Supplied records START
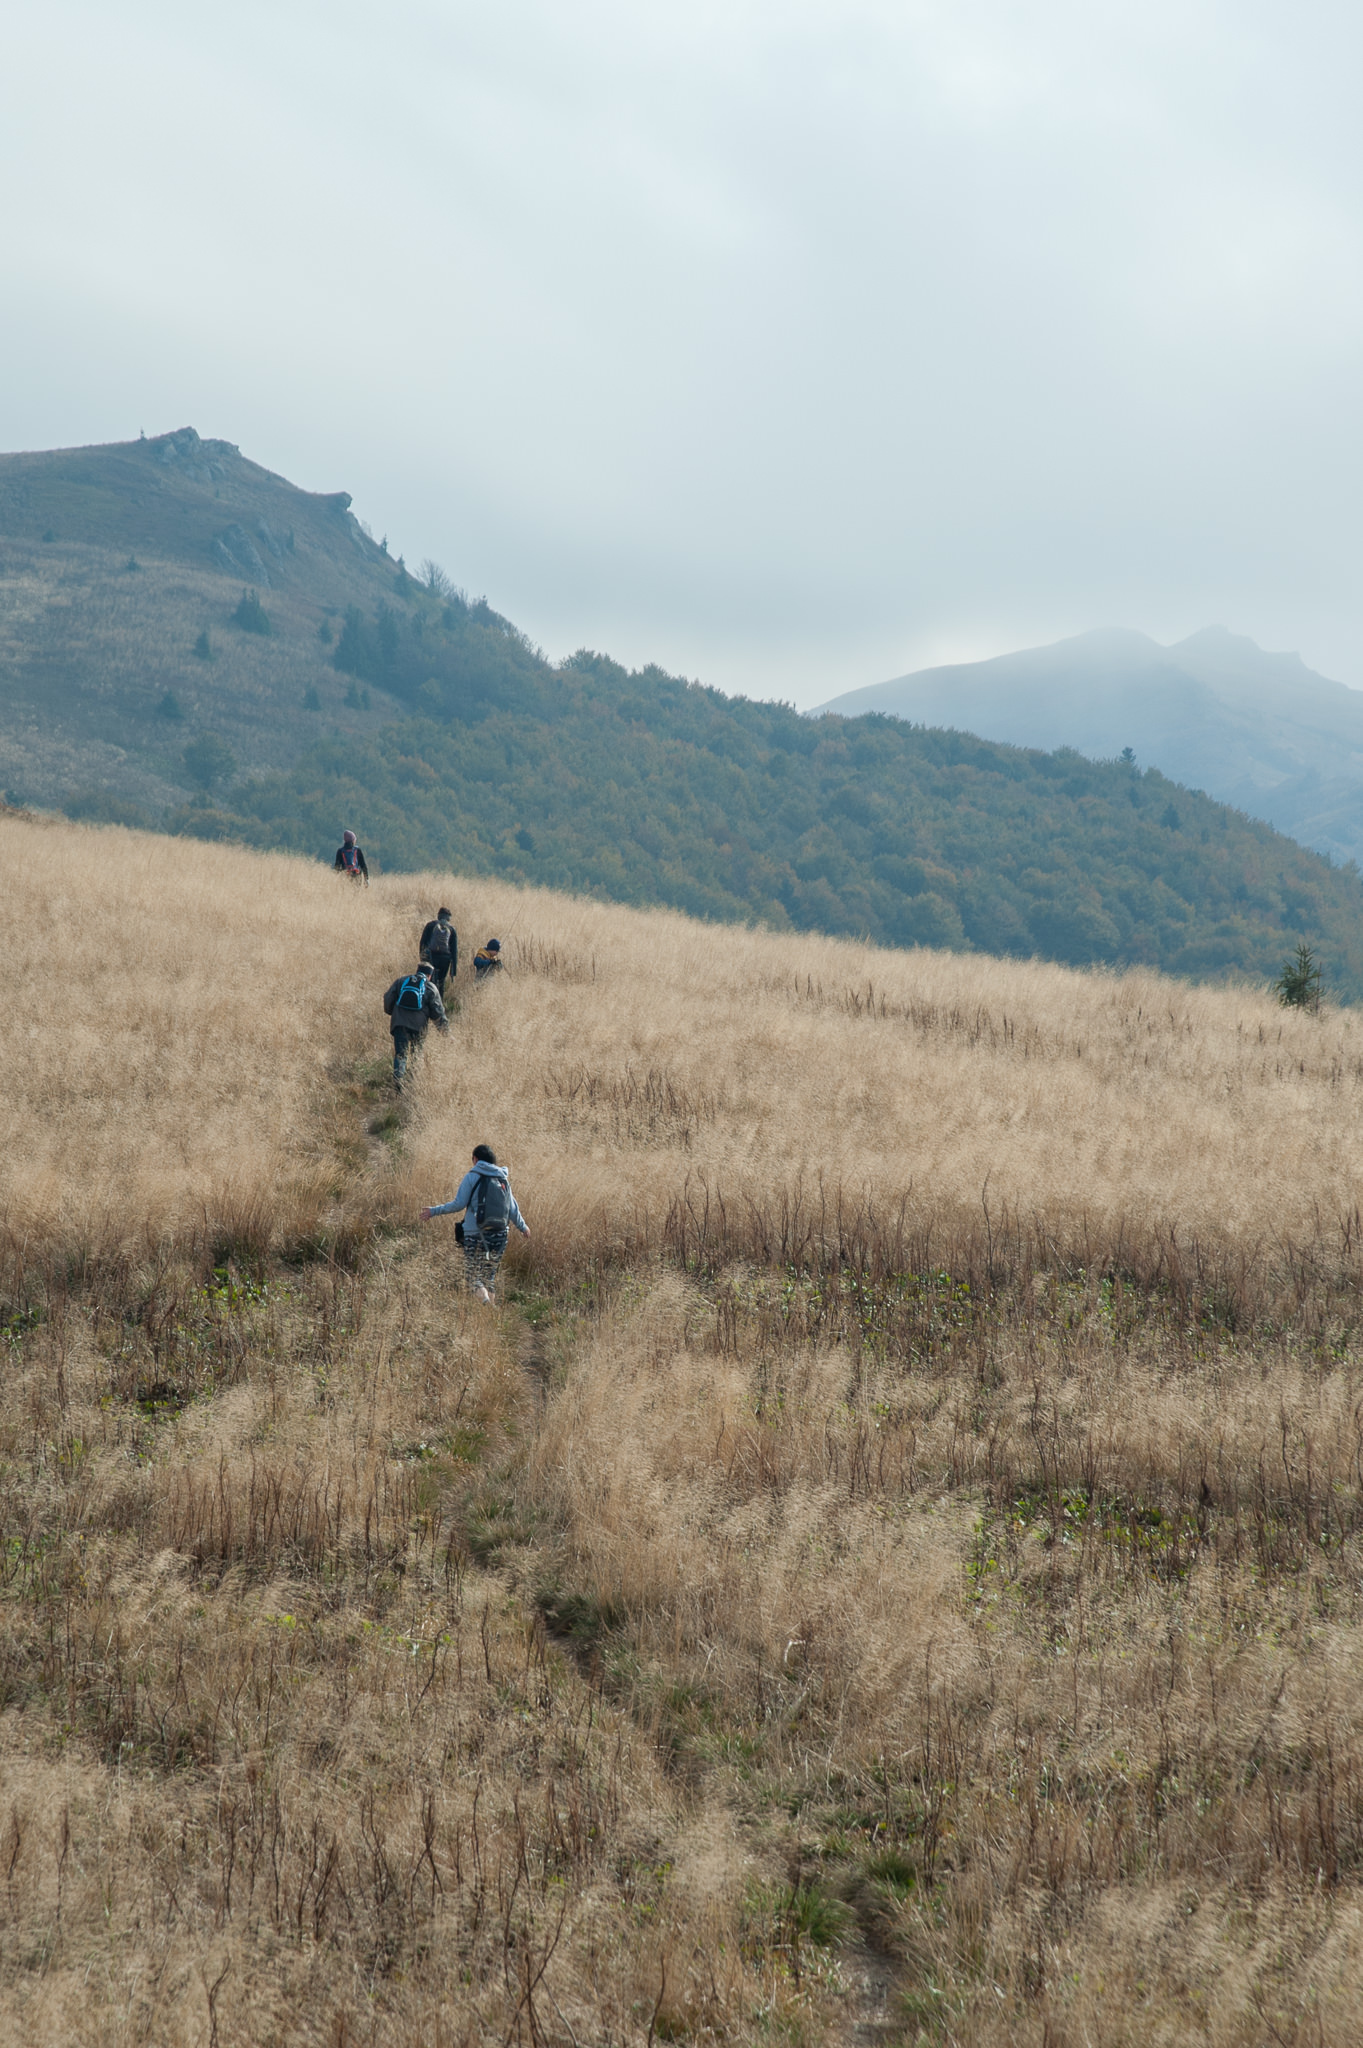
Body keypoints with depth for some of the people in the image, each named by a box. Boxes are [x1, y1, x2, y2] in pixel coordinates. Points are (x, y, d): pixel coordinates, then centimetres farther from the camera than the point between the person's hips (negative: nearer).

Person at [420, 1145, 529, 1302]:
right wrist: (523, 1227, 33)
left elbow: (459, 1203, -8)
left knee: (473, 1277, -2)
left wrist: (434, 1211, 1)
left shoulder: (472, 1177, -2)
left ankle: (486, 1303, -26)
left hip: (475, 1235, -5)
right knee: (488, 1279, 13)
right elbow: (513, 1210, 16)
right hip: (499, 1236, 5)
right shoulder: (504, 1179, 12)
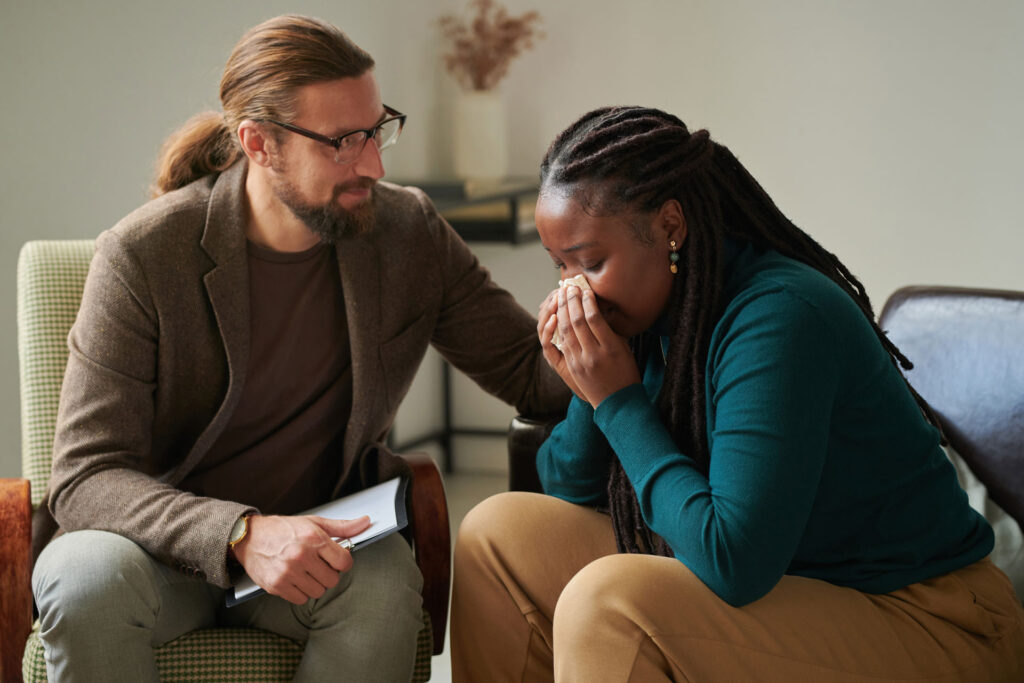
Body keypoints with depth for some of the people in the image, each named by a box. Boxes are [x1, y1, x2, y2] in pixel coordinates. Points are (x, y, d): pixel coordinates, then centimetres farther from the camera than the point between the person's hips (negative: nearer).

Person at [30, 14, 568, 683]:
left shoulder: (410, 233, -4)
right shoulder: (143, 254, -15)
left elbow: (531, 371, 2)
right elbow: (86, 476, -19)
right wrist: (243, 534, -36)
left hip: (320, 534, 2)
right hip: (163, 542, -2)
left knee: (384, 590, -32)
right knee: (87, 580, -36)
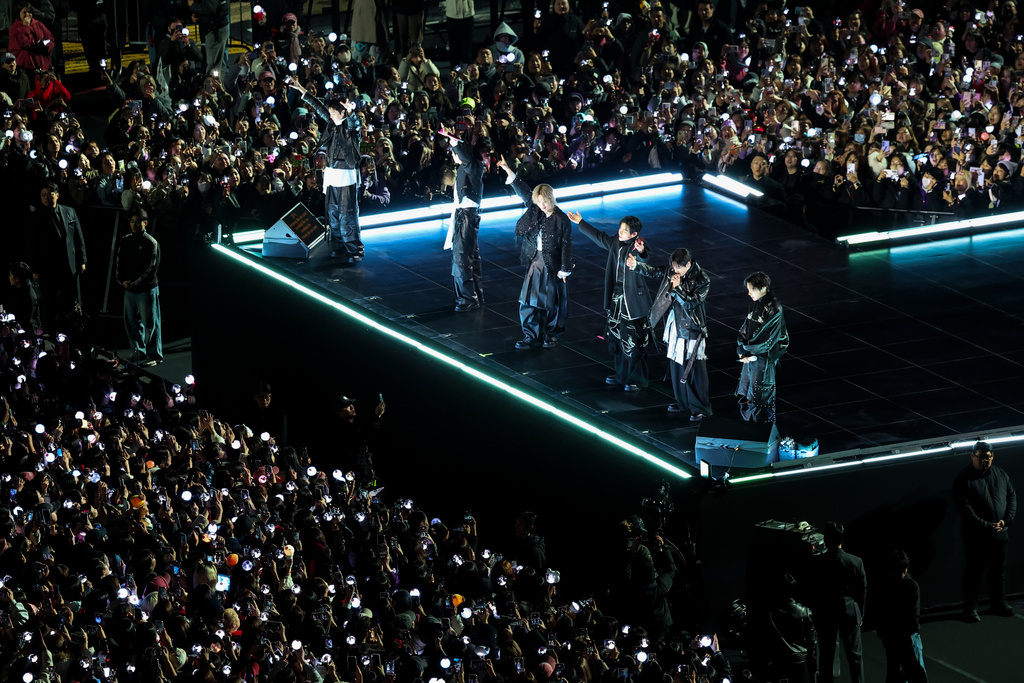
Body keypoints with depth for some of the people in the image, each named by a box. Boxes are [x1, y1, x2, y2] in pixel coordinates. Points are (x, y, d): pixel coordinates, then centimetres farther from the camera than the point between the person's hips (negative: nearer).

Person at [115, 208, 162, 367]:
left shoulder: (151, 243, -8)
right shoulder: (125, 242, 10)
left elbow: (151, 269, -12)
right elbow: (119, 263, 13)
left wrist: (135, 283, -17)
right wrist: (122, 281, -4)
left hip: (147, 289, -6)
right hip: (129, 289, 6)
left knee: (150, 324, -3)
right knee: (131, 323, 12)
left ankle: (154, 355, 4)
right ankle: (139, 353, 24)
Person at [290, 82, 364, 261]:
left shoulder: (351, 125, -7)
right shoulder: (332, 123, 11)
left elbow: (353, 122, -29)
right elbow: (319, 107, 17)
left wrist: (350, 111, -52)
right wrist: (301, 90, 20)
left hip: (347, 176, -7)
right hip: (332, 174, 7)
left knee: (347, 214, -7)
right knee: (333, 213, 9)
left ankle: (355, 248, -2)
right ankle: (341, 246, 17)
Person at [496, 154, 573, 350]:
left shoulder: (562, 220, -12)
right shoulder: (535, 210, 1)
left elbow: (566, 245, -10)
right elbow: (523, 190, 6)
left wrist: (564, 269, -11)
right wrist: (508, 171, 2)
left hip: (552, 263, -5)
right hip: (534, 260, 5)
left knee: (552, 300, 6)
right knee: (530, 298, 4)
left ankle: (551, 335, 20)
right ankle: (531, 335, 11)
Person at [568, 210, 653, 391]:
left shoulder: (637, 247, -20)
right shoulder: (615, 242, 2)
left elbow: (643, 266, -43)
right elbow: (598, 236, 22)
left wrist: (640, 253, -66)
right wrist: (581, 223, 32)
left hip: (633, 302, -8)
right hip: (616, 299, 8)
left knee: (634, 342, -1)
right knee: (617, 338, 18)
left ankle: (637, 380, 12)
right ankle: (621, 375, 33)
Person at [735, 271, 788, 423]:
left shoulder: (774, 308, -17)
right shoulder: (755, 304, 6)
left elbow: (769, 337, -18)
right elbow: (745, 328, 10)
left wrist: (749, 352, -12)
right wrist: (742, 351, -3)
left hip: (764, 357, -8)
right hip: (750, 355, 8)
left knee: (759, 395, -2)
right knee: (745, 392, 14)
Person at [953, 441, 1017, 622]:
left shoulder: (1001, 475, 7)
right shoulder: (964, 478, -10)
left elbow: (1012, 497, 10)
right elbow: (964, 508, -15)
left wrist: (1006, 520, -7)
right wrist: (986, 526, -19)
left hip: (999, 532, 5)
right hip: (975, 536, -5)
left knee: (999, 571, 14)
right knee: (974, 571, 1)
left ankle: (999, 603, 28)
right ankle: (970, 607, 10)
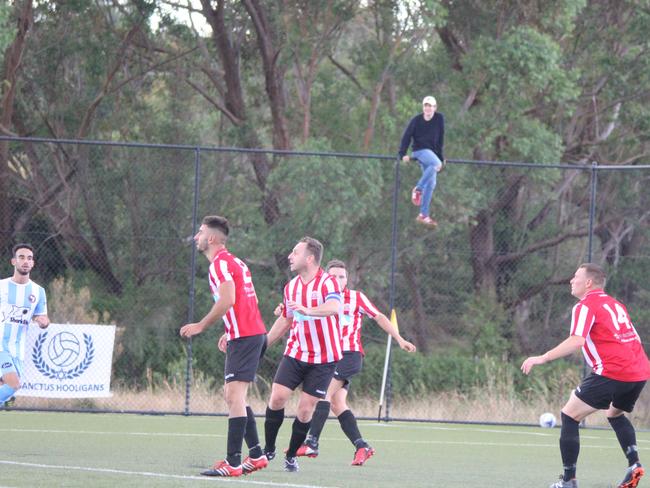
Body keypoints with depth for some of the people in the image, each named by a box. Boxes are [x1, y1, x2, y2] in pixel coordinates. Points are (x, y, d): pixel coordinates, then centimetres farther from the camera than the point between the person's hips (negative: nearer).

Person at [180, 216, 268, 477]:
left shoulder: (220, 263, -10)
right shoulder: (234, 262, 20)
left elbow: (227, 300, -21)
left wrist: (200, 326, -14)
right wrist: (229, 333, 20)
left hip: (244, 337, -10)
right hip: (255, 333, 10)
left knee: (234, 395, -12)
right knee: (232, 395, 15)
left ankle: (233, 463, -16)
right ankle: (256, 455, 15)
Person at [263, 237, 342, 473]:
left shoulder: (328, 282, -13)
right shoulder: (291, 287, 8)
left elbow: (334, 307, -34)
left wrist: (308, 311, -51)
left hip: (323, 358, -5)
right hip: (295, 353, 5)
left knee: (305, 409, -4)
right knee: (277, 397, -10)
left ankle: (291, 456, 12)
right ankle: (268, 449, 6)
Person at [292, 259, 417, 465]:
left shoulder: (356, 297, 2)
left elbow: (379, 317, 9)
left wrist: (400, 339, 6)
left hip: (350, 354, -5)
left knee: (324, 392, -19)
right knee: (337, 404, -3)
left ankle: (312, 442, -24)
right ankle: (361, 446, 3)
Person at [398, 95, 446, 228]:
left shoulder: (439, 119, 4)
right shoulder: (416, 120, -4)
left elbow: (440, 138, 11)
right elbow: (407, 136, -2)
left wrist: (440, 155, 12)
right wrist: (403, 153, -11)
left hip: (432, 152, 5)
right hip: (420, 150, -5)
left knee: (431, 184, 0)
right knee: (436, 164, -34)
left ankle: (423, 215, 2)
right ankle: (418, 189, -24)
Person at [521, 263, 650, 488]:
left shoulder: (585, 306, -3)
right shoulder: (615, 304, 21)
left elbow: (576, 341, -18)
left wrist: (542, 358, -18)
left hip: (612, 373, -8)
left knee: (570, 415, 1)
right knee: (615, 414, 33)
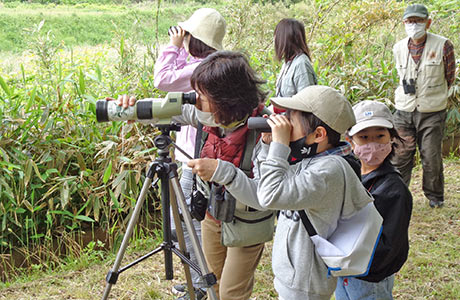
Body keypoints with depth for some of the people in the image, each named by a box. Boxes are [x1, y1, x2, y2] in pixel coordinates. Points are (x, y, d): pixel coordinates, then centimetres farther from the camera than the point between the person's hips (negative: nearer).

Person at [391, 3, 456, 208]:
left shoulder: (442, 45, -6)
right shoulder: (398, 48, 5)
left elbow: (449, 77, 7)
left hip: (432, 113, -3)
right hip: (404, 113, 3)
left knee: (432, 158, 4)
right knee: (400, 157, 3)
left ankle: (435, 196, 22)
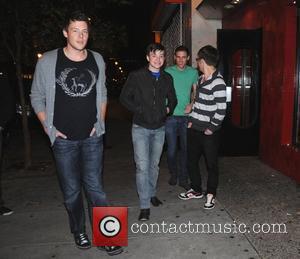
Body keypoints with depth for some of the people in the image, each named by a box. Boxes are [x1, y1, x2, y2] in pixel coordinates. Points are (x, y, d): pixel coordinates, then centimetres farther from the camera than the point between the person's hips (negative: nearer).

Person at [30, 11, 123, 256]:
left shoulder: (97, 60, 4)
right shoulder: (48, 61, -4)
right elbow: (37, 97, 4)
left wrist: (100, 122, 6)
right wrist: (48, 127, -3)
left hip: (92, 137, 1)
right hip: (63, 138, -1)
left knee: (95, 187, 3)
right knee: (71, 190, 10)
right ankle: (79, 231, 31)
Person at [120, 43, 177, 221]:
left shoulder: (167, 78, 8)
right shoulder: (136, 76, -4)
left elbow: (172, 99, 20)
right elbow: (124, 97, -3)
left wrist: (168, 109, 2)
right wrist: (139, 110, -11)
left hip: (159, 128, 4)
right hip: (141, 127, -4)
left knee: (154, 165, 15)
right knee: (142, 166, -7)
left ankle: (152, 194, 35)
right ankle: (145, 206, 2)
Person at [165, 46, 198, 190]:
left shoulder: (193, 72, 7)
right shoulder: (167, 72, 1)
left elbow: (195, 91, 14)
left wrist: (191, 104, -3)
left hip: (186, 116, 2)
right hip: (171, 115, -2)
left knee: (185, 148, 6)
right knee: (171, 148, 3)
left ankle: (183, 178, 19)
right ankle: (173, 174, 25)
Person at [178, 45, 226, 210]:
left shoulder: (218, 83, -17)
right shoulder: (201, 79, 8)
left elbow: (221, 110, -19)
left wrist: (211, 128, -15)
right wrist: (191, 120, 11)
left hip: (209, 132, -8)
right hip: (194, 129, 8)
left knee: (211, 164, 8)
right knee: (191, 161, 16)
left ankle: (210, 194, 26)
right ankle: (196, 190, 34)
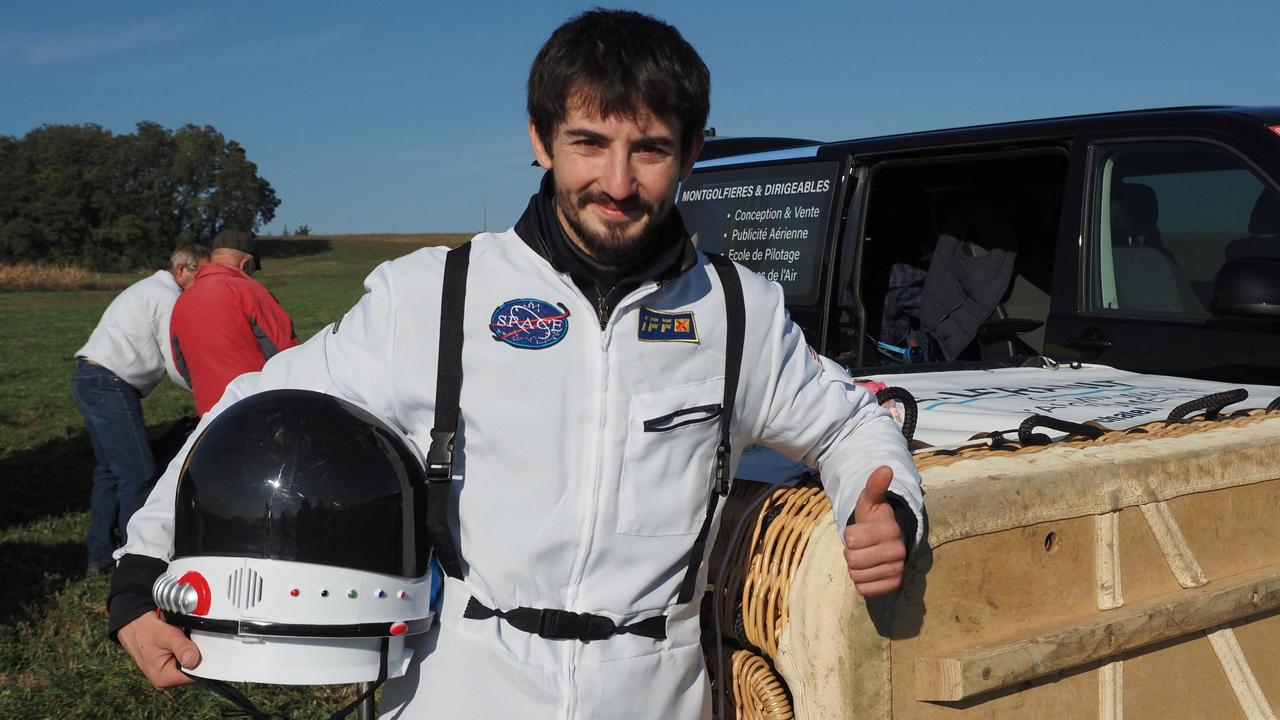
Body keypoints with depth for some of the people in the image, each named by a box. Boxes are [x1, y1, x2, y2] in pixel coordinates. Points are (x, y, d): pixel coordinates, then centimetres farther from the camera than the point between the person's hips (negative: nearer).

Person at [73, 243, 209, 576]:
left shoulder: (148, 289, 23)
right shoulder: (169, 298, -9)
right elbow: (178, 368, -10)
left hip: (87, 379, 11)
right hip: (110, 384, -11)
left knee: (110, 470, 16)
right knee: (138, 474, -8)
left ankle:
Supplied records END
• Exercise goal: Output the lines above between the one holding "left shoulder: (97, 60, 4)" and the one holding "right knee: (142, 166, -7)", inclusive, with nothing before or after them.

• Exercise response:
left shoulder: (97, 60, 4)
right shoulder: (48, 61, -4)
right elbow: (37, 97, 4)
left wrist: (100, 122, 6)
right wrist: (48, 127, -3)
left hip: (92, 137, 1)
right hip: (63, 138, -1)
left knee: (95, 187, 3)
right knee: (71, 190, 10)
right ankle: (79, 231, 31)
Person at [120, 43, 177, 221]:
left shoulder: (167, 78, 8)
right shoulder: (136, 76, -4)
left elbow: (172, 99, 20)
right elbow: (124, 97, -3)
left wrist: (168, 109, 2)
right wrist: (139, 110, -11)
left hip: (159, 128, 4)
right hip: (141, 127, -4)
left knee: (154, 165, 15)
right knee: (142, 166, -7)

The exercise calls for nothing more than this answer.